Addressing serious illness with a serious question to clinicians

“In order to best help our patients nearing the end of life, we need ways to identify patients who should be offered palliative care consultation or have serious illness conversations as soon as they are admitted,” said corresponding author Kei Ouchi, MD, MPH, a physician in Emergency Medicine at the Brigham. “One of the advantages to the ‘surprise’ question is that it can provoke a conversation about palliative care — if a physician answers, ‘No, it would not surprise me if my patient died,’ the next thought naturally is, ‘What am I going to do about that?'”

Ouchi and colleagues analyzed data from a prospective cohort of 10,737 older adults. Their data included answers from 16,223 visits (some patients were seen more than once). Patients were 65 years or older, received care in the Emergency Department and were subsequently admitted to Maine Medical Center from Jan. 1, 2014 to Dec. 31, 2015. Of these patients, 8 percent (893) died in the next month.

Emergency clinicians stated that they “would not be surprised” if the patient died in the next month for 2,104 of the patients.

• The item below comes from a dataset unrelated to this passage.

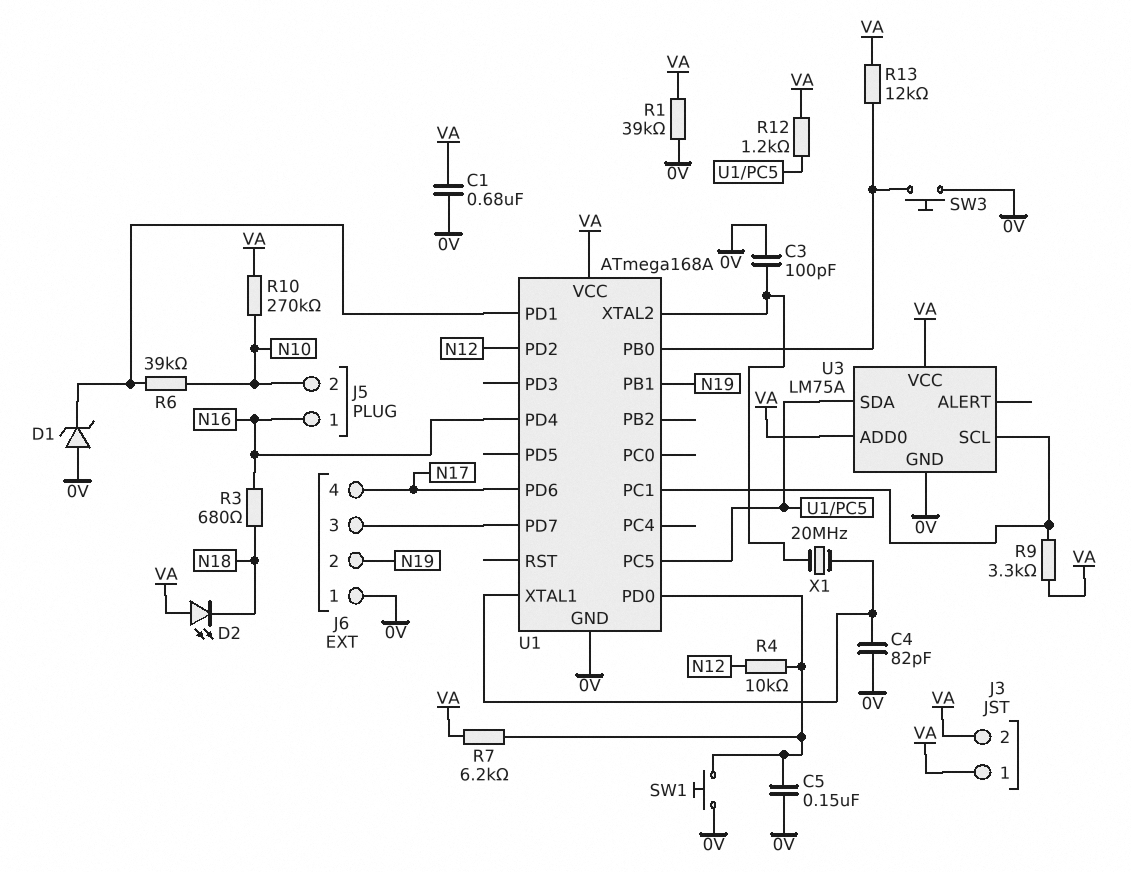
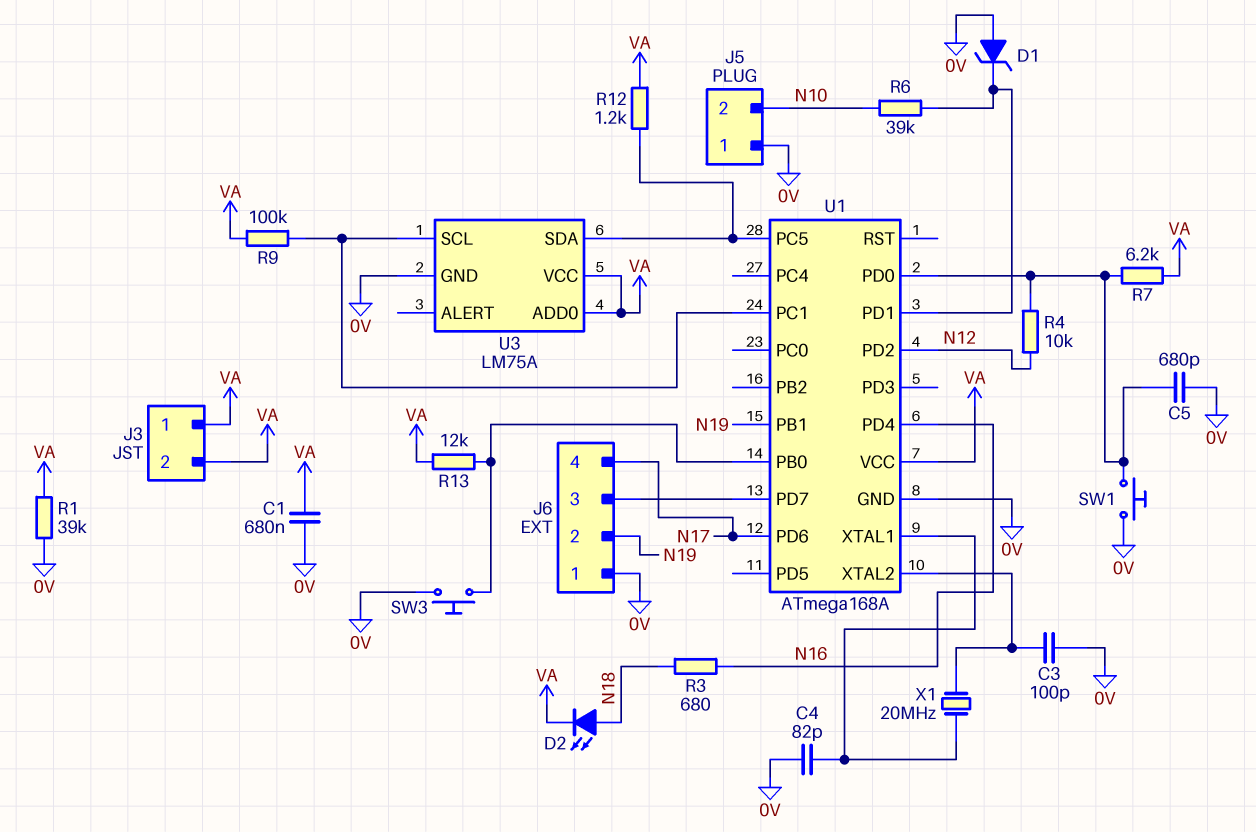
C5: 150nF (0V, U1/PD0) -> 680pF (0V, U1/PD0)
D2: LED (A VA, K N18) -> LED (A N18, K VA)
J5 pin 1: N16 -> 0V
R9: 3.3k (U1/PC1, VA) -> 100k (U1/PC1, VA)
R10: 270k (N10, VA) -> none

Controlling for age, sex, race, diagnosis and other variables, these patients were 2.4 times as likely to die as those for whom clinicians had said that they would be surprised.

The surprise question demonstrated 20 percent sensitivity and 93 percent specificity: clinicians accurately predicted death 685 times in the next month and inaccurately predicted death 2,639 times for that same timeframe; they accurately predicted that patients would live beyond one month 12,003 times and inaccurately predicted they would live that long 896 times. Overall, clinicians were 78 percent accurate in their predictions.

The authors note that their data are from a single, urban academic medical center with a largely white patient population, which may limit the generalizability of the findings. They also note that the study included physicians and physician assistants, and that looking more broadly to include other members of the clinical team, such as nurses, may help to improve the reliability and scalability of the surprise question.

“We need to shift our thinking about end-of-life care,” said Ouchi. “Having earlier conversations with our patients has the potential to change downstream care. Patients who have serious illness conversations experience a 36-percent reduction in the cost of end-of-life care, with an average cost savings of $1,041 in the last week of life. Having tools at our disposal to identify patients at greater risk could allow us to have these conversations sooner and change what end-of-life care looks like in this country.”

This work was supported by the Grants for Early Medical and Surgical Subspecialists’ Transition to Aging Research award from the National Institute on Aging (R03 AG056449), the Emergency Medicine Foundation, and the Society of Academic Emergency Medicine.